I called my armor. In a breath, it covered me. I dropped the linen towel.
“This is inspirational!” I heard my invisible companion say. “But you need no masks.”
Instead, the dress formed itself into the same sort of armor Albe was wearing, a formfitting cover from neck to groin. I felt conversation below the level of thought, and the golden bodysuit turned the same color as my skin armor, a shimmering green.
“Are we agreed?” came the question.
“I believe we are,” I answered.
“There will never be another night like this in Gorias,” Nest said, looking at me. “But dear, do you always converse with yourself?”
“She’s talking to that thing she’s wearing,” Tuau said as he strolled into the room.
Nest backed away from me and got behind Ilona. Tuau sidled up to Albe and brushed against her armored legs, rubbing his cheeks and the fanged sides of his mouth against the filigree.

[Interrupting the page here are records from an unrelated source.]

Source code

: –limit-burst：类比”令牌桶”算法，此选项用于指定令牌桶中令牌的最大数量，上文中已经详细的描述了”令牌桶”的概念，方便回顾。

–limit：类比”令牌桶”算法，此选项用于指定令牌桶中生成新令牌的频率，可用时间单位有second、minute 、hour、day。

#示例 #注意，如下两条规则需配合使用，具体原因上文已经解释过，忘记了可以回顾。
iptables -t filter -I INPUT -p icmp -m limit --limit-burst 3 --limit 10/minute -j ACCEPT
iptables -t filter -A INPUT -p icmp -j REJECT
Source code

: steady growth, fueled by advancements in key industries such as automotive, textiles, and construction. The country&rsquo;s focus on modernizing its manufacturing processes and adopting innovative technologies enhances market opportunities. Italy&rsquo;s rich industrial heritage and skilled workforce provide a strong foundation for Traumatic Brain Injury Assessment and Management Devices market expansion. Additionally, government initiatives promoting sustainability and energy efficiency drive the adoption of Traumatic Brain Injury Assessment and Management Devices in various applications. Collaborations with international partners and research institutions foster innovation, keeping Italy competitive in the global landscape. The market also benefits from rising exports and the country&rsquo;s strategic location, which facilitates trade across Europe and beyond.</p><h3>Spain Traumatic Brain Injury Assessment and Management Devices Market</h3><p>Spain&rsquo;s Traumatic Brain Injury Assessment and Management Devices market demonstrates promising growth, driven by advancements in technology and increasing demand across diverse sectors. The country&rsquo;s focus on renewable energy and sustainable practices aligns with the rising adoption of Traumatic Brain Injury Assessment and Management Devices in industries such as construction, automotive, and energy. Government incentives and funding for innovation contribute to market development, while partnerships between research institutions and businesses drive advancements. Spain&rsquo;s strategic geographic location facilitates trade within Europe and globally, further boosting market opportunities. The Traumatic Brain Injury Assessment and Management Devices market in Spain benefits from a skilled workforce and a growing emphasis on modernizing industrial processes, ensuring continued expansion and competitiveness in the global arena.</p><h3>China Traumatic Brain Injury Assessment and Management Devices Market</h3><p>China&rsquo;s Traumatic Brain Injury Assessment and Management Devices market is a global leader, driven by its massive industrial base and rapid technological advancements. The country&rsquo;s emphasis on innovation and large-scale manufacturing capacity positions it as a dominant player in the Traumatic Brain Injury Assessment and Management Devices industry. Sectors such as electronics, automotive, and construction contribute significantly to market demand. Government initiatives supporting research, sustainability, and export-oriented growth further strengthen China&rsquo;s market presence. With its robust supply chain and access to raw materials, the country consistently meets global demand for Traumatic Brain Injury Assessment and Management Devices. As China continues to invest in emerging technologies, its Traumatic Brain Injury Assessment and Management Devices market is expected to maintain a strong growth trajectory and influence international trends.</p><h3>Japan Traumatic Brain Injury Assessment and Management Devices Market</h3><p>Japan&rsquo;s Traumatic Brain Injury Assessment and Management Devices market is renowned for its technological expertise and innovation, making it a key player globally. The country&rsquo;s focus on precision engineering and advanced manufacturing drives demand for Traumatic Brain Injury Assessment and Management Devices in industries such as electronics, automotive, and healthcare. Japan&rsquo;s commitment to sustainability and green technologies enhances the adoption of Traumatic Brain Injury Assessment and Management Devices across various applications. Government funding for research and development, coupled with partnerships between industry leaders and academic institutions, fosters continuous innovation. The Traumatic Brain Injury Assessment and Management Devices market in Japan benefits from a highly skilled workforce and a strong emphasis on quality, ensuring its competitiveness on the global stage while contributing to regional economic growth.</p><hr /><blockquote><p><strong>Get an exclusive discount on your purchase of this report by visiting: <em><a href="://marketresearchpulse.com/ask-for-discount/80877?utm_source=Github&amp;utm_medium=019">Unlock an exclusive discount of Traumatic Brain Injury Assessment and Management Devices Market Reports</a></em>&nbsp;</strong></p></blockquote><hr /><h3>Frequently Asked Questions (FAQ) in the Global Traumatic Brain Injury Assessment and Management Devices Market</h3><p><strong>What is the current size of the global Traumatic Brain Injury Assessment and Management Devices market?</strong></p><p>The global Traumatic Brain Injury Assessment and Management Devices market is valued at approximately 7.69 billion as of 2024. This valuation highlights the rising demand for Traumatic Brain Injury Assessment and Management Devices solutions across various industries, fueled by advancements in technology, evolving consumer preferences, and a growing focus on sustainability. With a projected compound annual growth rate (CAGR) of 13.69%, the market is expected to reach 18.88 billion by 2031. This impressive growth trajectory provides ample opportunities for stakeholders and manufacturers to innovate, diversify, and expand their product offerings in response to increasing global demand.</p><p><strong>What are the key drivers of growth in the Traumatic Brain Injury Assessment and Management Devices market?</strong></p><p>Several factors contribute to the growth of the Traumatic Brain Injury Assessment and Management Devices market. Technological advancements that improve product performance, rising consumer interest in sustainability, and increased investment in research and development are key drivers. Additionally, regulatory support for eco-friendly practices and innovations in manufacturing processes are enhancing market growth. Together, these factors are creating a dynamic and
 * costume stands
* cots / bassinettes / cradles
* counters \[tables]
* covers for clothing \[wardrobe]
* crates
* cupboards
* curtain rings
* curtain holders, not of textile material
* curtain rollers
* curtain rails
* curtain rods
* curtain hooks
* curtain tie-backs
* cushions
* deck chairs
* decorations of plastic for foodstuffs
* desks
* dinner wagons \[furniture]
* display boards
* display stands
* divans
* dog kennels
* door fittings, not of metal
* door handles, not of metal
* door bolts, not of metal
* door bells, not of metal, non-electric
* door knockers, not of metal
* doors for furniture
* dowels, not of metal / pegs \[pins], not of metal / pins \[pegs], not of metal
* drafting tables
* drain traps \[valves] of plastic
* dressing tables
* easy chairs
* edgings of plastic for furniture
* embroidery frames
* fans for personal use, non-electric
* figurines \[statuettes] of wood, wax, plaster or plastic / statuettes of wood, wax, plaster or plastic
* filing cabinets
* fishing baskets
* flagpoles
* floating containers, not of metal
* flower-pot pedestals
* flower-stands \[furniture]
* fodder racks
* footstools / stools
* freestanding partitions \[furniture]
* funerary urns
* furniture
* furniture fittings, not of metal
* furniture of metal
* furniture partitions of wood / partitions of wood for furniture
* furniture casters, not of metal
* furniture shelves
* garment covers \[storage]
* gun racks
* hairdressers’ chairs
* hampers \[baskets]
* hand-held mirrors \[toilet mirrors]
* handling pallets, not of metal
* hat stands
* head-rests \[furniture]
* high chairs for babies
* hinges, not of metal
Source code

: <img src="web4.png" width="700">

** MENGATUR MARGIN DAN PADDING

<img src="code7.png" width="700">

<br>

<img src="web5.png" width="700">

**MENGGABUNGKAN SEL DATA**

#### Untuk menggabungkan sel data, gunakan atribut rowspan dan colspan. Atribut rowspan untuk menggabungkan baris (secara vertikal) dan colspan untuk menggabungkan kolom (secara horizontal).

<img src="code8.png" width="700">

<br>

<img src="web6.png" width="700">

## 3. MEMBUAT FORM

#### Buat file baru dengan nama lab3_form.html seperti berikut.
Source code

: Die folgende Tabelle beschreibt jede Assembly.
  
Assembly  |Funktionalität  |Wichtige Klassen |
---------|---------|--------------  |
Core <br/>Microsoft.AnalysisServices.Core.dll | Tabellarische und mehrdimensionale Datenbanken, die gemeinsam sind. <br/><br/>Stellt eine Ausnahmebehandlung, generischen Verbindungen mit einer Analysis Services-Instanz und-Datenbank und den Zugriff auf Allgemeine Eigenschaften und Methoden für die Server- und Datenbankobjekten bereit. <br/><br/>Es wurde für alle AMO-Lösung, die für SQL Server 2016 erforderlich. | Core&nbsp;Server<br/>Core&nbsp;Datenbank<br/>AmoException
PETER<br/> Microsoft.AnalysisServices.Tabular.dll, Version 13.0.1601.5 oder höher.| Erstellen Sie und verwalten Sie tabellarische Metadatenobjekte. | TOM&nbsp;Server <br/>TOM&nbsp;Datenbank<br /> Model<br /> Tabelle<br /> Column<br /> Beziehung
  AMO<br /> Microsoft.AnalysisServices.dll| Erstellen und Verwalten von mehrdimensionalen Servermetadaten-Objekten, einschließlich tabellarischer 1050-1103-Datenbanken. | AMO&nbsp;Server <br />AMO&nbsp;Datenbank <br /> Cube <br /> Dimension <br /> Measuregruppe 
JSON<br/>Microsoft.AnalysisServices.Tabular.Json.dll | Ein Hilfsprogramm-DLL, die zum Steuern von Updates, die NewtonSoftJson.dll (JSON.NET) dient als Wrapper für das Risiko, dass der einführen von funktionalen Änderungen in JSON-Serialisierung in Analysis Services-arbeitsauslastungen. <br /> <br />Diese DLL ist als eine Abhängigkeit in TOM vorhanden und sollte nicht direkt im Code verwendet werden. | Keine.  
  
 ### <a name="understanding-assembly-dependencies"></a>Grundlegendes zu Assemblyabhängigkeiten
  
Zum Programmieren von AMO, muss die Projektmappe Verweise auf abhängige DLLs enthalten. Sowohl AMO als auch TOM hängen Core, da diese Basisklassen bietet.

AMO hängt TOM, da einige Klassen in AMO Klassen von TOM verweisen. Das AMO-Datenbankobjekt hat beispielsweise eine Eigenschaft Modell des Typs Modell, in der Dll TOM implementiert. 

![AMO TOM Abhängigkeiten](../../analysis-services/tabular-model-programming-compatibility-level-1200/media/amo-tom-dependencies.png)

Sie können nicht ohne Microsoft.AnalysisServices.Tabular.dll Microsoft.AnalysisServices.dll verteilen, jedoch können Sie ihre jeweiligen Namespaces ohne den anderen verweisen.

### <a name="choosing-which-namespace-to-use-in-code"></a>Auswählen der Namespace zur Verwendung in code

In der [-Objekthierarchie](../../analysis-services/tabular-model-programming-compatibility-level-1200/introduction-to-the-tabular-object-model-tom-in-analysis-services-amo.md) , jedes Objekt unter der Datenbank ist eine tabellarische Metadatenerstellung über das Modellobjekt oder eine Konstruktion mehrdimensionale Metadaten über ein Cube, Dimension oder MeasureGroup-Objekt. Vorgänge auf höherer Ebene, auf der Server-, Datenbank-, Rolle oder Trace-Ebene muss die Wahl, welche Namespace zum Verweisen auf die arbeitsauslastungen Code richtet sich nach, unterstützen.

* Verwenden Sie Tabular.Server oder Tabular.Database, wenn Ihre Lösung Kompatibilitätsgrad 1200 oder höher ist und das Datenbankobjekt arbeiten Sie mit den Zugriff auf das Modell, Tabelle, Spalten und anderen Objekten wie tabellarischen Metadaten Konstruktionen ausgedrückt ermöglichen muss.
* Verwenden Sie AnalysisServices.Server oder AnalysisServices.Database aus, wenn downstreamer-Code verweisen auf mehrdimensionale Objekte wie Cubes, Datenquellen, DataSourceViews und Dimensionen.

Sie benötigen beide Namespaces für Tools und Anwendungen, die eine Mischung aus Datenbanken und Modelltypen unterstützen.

“Oh, that’s soooo goooood. Oh, I just love you. Ohoooo.” He rolled over on his back, paws in the air, and wallowed, rubbing his face against the shoes Talorcan had given me. His purrs sounded like a hive of swarming bees.
Albe reached down and scratched his stomach. He batted at her arms with his forefeet, but when his claws began to slide out of their sheaths, Albe said, “Watch it! Velvet paws, or Momma will spank.”
“Eeeeeha!”
Half purr, half growl. He rolled over like lightning and began to lick his balls vigorously. His penis leaped from the sheath.
“Woooowoooo!”
he roared as it spurted.
Then he was up doing shoulder dives at her legs, yelling, “Wooooo! You’re sooooo beeeeeautiful! I juuuust love you!”
“Sit and calm down,” Albe said. “Don’t scare Nest.”
Sill ensconced behind Ilona, dear Nest asked, “Why do you talk to your dress?”
“Because it talks to me,” I said.
Albe gave a crack of laughter. “Serves you right for asking. He needs a collar,” she went on, pointing to Tuau.
“You stick out your hand to put a collar on me, you’ll pull back a stump,” the cat said.